Further to this, there are a lot of assumptions made by the researchers in the first image that demonstrate they have never heard of adult development, and as such, simply get things wrong. An example of how ill-conceived their position is can be seen in the paragraph below, taken from Stevens' 2020 thesis on Constructed Development Theory. In his research, he demonstrated that individuals are simply not as self-aware as they think they are, and this is represented in the grids below the first graphic that explains how Stevens thinks about "Servant Leader" as a framework.

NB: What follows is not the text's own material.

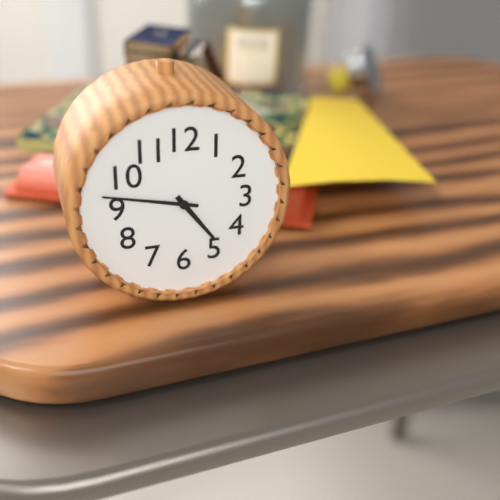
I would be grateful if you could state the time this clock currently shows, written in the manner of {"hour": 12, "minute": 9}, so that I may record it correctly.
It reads {"hour": 4, "minute": 47}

Nelson, Kruglanski & Jost (1998) and Huntsinger & Clore (2012) demonstrate in their review of metacognition that the various sources of information made available when one tries to assess their self-knowledge and knowledge of others only really provides the ‘raw materials’ which then require interpretation in light of other implicit theories. This strongly contradicts the notion that we are in control of our thinking and behaving. It also emphasises that what we think we know is a result of a complex construction process (Lories, Dardenne & Yzerbyt, 1998).